O que quer dizer essa recusa?
É uma recusa ao modelo atual de se fazer política. A escola pública, a saúde pública e o acesso aos serviços de governo continuam produzindo desigualdades. E o transporte é muito sensível. O desgaste de uma pessoa que mora na periferia e que leva três horas para chegar ao trabalho é grande.
Existe um nível tolerável de vandalismo nos protestos?
Paralisações são parte da democracia. Estamos aprendendo a lidar com elas. Quanto ao vandalismo, ainda precisamos entender melhor. Temos atos de vandalismo em jogos de futebol. Mas o significado é o mesmo? O que me preocupa é que há uma linguagem de trazer de volta uma expectativa de que a violência seja legítima na política. O movimento tem de aproveitar a oportunidade para recusar a violência e reinventar a política.

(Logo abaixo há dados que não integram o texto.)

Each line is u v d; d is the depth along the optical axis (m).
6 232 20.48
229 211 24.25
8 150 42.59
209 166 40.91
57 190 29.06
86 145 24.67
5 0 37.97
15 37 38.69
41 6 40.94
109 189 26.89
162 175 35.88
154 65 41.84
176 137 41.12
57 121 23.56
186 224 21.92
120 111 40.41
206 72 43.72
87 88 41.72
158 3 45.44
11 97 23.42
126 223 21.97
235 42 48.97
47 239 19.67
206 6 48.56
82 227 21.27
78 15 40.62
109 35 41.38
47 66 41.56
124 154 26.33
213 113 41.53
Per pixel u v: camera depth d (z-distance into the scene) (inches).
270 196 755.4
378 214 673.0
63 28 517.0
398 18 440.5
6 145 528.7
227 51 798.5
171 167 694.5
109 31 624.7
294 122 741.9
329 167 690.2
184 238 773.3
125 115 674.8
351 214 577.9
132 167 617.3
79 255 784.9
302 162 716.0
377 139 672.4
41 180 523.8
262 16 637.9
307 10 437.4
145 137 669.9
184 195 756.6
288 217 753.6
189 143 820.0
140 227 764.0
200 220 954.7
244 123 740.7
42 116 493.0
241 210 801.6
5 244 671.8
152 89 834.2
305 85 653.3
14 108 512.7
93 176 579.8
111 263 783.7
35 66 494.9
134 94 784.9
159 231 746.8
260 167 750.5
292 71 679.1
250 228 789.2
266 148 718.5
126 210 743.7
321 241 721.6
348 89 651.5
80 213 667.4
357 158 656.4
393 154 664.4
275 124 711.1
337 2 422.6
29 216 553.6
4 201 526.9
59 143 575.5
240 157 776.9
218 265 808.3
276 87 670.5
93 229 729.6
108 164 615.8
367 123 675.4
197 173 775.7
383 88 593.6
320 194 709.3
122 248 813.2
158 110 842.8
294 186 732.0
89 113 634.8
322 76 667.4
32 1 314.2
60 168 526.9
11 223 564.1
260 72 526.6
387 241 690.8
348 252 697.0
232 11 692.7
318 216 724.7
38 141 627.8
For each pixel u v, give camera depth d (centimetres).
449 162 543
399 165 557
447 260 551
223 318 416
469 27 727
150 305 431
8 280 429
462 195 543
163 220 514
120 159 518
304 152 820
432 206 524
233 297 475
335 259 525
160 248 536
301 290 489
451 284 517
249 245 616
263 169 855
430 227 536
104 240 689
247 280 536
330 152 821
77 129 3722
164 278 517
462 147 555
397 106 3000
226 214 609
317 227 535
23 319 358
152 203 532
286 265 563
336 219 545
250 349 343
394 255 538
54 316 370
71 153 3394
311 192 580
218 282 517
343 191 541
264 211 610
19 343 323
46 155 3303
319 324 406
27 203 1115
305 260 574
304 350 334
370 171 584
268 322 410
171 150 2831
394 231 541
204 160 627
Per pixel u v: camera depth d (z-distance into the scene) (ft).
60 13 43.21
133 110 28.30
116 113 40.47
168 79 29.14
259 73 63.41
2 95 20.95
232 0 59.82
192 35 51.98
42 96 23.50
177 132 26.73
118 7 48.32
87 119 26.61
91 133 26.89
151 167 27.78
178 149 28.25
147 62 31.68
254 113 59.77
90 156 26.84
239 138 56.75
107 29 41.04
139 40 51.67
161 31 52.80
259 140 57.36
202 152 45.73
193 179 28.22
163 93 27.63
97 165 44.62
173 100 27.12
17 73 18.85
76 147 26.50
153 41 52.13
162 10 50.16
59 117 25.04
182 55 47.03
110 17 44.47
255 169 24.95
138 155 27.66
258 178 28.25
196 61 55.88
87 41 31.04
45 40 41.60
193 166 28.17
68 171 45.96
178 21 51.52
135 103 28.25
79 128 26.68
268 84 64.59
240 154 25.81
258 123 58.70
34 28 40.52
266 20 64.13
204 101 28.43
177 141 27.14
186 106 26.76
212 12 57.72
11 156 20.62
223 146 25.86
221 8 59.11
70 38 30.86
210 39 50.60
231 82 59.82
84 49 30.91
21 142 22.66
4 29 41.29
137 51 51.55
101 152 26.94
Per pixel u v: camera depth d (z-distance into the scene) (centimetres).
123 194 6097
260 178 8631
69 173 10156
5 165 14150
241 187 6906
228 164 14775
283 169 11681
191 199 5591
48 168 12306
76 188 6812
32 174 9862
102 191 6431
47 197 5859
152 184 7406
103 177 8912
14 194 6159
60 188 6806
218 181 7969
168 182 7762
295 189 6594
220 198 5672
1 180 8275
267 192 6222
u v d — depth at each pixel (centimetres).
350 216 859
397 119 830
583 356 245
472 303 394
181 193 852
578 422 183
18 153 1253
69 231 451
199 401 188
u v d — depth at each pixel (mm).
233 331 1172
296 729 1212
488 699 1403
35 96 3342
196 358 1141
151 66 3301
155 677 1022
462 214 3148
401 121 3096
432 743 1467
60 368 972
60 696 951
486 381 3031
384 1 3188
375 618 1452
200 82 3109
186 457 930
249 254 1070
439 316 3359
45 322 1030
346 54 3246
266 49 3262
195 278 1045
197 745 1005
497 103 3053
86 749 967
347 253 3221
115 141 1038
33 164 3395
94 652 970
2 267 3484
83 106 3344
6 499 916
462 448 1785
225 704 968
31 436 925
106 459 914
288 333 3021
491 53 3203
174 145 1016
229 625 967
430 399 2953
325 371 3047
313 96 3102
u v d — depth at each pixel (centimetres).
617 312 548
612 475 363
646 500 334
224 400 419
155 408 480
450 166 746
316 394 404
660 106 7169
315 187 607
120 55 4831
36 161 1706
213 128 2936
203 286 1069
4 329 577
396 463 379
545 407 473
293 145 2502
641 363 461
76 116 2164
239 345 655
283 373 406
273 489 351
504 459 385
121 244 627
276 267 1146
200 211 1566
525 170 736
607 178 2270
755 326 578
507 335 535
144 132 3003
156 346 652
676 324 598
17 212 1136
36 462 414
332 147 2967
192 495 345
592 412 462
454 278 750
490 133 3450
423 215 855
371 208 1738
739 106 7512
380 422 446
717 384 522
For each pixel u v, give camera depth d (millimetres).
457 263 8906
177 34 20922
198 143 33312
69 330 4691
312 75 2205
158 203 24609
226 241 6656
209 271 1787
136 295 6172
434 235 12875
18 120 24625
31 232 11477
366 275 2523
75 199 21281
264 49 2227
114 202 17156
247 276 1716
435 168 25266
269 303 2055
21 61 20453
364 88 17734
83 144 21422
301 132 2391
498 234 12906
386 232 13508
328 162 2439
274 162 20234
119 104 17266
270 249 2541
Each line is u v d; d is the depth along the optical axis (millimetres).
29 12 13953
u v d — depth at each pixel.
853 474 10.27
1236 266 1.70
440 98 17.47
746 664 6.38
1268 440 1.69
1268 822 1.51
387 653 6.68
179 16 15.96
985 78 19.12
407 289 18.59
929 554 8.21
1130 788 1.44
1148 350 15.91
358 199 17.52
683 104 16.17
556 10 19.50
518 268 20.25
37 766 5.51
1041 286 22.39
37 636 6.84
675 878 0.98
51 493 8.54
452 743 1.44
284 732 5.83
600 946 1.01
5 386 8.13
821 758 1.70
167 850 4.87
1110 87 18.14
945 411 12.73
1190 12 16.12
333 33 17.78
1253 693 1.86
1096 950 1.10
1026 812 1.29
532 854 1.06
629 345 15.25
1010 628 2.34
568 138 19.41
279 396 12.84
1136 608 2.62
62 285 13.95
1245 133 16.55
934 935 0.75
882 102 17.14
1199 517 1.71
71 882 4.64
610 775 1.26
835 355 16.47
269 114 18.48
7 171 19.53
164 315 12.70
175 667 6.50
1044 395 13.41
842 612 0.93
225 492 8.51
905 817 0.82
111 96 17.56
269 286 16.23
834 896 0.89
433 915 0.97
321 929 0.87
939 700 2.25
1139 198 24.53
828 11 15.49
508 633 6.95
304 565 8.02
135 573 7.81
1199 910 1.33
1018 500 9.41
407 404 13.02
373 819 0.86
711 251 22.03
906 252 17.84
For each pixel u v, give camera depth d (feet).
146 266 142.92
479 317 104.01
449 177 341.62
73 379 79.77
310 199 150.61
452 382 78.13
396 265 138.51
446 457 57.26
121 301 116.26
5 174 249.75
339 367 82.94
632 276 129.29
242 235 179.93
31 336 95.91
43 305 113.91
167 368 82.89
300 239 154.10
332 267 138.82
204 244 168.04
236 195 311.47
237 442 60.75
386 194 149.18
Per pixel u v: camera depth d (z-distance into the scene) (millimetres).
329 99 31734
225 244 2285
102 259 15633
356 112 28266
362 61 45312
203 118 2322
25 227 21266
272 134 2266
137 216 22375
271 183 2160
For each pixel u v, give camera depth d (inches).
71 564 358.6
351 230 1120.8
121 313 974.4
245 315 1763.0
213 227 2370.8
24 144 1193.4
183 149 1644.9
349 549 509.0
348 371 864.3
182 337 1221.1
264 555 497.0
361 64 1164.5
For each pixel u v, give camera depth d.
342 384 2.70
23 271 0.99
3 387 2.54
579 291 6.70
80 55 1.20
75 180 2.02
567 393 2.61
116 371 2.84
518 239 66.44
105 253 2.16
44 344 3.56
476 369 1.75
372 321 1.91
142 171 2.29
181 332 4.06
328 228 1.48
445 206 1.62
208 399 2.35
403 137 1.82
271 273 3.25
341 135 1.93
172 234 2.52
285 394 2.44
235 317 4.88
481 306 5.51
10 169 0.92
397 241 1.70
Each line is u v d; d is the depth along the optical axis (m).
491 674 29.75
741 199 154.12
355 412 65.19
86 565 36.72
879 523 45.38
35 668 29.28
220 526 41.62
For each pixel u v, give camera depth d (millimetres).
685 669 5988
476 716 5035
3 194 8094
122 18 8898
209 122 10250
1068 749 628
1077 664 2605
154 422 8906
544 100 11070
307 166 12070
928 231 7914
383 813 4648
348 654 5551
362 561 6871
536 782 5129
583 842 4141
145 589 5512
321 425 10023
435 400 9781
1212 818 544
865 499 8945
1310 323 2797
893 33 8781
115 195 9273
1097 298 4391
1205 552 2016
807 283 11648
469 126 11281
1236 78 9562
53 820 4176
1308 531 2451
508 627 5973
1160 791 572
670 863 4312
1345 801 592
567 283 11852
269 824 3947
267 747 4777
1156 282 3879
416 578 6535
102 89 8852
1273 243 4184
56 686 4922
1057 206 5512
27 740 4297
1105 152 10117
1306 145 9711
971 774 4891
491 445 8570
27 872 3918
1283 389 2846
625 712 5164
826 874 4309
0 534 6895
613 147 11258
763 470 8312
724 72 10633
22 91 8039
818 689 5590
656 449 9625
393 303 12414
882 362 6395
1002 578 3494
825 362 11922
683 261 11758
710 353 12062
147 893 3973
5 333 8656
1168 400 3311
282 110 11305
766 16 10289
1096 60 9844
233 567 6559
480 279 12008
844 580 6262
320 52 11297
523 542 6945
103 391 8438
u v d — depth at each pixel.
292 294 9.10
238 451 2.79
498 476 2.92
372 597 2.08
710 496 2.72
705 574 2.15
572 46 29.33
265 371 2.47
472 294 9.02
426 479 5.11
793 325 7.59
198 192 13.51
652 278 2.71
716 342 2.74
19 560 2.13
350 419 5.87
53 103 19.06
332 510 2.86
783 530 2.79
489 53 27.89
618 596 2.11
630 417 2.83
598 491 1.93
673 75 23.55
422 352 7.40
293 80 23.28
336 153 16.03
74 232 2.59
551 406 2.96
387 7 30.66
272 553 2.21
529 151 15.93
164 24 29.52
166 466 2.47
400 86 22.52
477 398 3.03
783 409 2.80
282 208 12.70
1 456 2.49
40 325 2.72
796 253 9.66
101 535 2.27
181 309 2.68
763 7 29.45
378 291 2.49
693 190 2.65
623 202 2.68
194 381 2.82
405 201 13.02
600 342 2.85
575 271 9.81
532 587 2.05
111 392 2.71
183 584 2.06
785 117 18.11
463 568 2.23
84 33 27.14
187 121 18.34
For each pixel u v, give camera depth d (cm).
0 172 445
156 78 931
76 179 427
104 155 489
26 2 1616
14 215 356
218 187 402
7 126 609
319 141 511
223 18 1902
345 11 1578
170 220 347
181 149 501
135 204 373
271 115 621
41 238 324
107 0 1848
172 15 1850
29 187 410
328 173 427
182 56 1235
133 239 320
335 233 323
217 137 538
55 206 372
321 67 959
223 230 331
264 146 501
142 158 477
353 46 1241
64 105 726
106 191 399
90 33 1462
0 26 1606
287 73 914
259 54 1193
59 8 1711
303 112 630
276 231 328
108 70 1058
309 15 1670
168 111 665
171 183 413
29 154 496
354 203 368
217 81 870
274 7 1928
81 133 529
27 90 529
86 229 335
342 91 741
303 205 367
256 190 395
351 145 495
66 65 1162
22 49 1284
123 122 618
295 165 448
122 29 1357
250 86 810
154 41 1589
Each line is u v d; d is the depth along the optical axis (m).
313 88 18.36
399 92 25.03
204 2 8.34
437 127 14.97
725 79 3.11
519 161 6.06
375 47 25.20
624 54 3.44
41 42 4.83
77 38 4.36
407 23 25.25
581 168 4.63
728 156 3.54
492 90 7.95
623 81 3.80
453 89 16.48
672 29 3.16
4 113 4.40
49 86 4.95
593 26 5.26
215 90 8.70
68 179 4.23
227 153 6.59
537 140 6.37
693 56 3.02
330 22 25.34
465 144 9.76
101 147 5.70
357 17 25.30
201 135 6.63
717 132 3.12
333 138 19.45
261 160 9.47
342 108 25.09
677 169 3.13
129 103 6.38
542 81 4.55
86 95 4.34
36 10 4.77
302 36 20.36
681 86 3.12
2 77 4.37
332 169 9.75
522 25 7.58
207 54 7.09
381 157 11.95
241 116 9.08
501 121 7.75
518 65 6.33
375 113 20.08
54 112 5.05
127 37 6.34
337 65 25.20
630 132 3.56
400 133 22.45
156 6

E em relação à polícia? O que o senhor achou da ação da PM?
Quando a polícia reagiu às manifestações certamente prevaleceu uma linha mais dura da polícia que diz que "ordem é ordem". Mas não podemos imaginar que a polícia, ao ser provocada, aja como se estivesse se vingando. A polícia deve ser preparada para lidar com isso.
E a reação do governo? Haveria risco de golpe com uma Assembleia Constituinte?
Não acho que há possibilidade de golpe. Em 64, havia uma coalizão de setores da sociedade civil com a classe política. Havia conspiradores. Mas agora não há respaldo da sociedade. O tema tocou a todos. Há uma preocupação com o que vai acontecer.